──────── EXTRACTED MATERIAL ────────
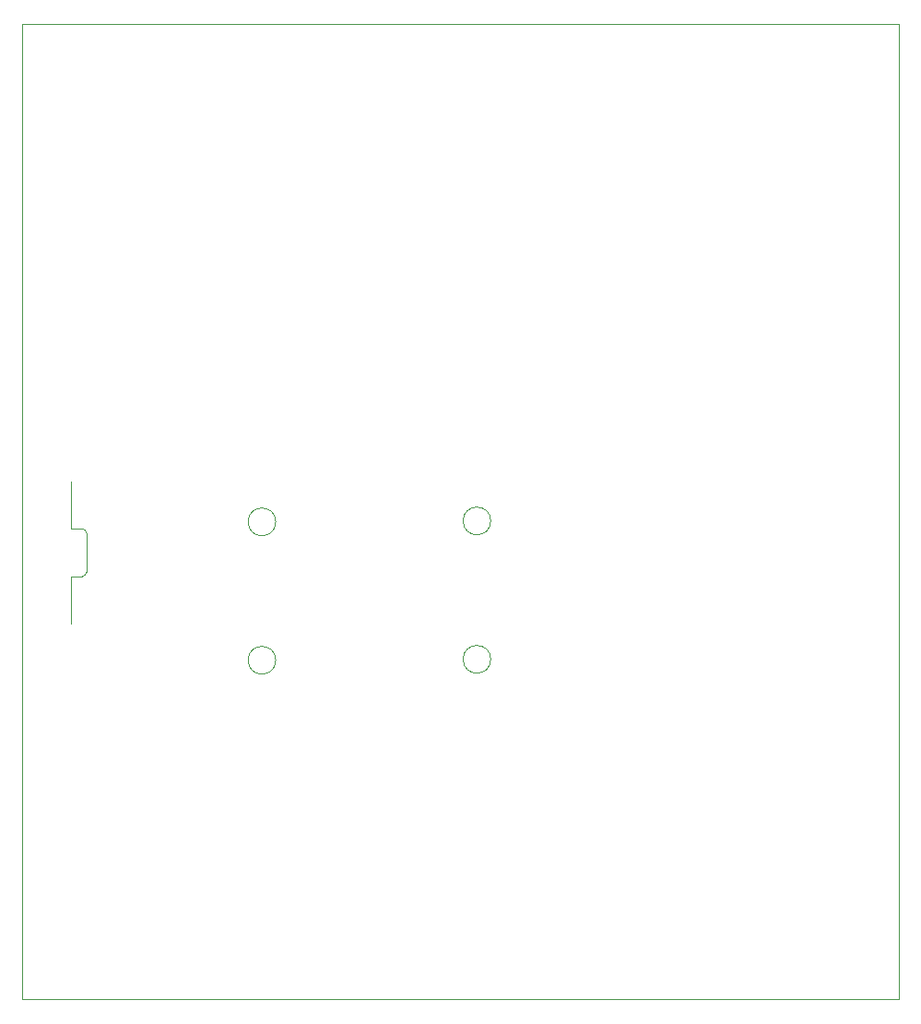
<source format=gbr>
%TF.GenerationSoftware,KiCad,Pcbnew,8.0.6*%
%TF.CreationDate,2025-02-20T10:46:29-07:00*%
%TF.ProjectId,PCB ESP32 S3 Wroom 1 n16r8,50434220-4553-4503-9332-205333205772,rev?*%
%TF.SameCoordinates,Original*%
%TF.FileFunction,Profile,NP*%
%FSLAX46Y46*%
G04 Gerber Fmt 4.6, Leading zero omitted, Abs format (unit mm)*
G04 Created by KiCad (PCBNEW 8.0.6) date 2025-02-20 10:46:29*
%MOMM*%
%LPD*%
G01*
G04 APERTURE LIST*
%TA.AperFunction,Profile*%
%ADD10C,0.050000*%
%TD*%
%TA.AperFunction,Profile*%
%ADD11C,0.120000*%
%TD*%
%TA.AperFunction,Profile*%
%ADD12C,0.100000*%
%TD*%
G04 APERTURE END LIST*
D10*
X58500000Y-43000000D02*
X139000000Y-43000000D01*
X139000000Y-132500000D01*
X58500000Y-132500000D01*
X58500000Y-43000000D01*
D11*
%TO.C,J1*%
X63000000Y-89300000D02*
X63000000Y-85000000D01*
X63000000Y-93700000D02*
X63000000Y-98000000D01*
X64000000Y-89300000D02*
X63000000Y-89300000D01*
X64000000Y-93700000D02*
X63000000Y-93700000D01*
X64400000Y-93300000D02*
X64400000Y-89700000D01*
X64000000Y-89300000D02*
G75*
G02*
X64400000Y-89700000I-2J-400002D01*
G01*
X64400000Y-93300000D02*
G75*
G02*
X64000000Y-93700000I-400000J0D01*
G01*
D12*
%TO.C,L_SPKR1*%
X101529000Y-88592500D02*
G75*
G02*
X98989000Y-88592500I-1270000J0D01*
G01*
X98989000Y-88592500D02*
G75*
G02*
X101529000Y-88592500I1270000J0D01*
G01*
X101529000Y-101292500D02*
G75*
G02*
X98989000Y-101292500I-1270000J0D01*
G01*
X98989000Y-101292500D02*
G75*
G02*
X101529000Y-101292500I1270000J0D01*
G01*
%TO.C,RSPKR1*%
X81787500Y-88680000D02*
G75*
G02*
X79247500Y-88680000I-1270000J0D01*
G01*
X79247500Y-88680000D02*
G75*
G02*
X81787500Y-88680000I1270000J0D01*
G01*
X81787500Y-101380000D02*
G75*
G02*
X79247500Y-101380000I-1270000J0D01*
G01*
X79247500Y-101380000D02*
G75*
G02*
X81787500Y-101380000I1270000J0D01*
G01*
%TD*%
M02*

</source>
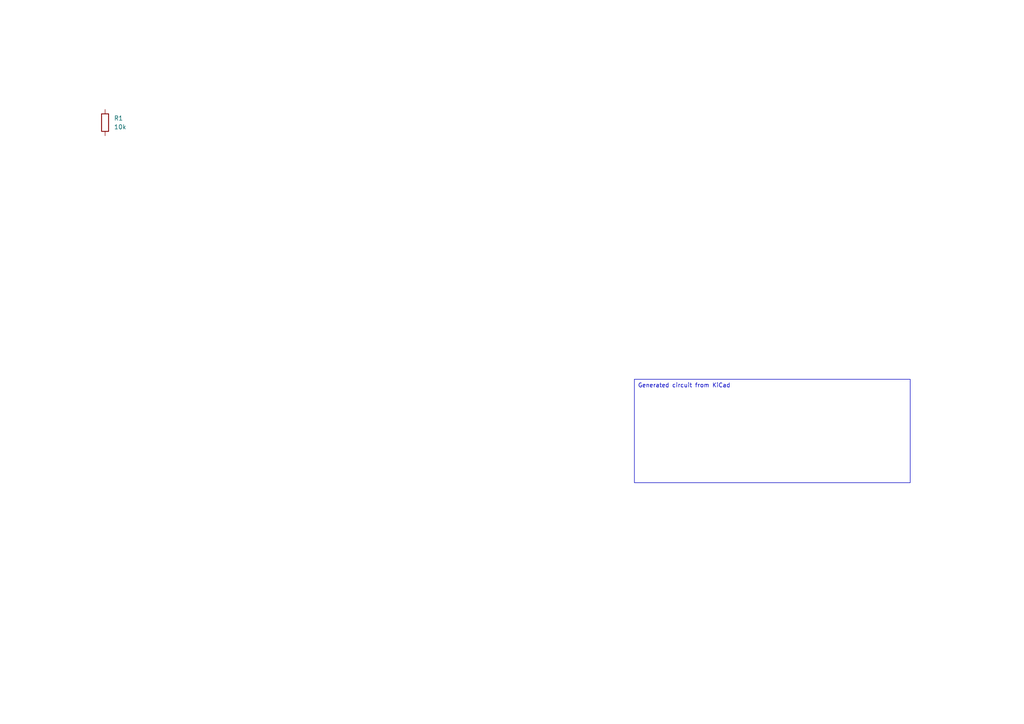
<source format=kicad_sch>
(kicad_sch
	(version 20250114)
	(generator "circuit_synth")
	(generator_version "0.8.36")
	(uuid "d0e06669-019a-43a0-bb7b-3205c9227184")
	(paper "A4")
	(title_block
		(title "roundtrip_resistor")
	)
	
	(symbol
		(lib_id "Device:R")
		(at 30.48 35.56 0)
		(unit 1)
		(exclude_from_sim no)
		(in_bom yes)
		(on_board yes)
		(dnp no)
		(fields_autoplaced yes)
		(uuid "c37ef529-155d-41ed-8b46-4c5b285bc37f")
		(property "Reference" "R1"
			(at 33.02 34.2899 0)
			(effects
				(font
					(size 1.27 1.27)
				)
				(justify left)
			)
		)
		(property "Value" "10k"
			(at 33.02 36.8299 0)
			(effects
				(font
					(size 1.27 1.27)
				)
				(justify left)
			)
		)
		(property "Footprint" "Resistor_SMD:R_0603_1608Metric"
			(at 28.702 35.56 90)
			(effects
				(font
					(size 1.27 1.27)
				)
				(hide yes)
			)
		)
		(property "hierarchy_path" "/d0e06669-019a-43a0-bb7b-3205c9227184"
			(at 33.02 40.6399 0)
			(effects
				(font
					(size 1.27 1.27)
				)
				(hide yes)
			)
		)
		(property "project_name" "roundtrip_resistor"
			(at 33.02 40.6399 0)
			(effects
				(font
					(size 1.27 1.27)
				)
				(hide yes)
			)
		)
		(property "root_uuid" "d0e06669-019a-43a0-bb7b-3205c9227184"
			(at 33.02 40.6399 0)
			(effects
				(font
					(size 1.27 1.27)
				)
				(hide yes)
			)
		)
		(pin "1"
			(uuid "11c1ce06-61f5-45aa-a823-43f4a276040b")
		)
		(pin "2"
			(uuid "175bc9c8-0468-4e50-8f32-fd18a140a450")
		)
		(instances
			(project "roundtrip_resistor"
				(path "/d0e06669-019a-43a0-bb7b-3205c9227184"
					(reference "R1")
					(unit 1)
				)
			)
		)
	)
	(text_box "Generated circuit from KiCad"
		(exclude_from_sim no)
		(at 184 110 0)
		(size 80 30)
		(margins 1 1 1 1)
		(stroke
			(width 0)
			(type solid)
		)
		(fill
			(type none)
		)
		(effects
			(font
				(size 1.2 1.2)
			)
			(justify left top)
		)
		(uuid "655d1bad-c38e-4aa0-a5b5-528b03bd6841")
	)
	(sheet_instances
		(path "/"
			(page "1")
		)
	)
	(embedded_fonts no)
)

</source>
────────
▶ [WHAT TO WORK ON]: Please print the lines above exactly, beginning at the first line of the entries and ending at the line holding "X63000000Y-89300000D02*", and leave the pictures out.

▶ [RESULT OF THE EXERCISE]:
<source format=gbr>
%TF.GenerationSoftware,KiCad,Pcbnew,8.0.6*%
%TF.CreationDate,2025-02-20T10:46:29-07:00*%
%TF.ProjectId,PCB ESP32 S3 Wroom 1 n16r8,50434220-4553-4503-9332-205333205772,rev?*%
%TF.SameCoordinates,Original*%
%TF.FileFunction,Profile,NP*%
%FSLAX46Y46*%
G04 Gerber Fmt 4.6, Leading zero omitted, Abs format (unit mm)*
G04 Created by KiCad (PCBNEW 8.0.6) date 2025-02-20 10:46:29*
%MOMM*%
%LPD*%
G01*
G04 APERTURE LIST*
%TA.AperFunction,Profile*%
%ADD10C,0.050000*%
%TD*%
%TA.AperFunction,Profile*%
%ADD11C,0.120000*%
%TD*%
%TA.AperFunction,Profile*%
%ADD12C,0.100000*%
%TD*%
G04 APERTURE END LIST*
D10*
X58500000Y-43000000D02*
X139000000Y-43000000D01*
X139000000Y-132500000D01*
X58500000Y-132500000D01*
X58500000Y-43000000D01*
D11*
%TO.C,J1*%
X63000000Y-89300000D02*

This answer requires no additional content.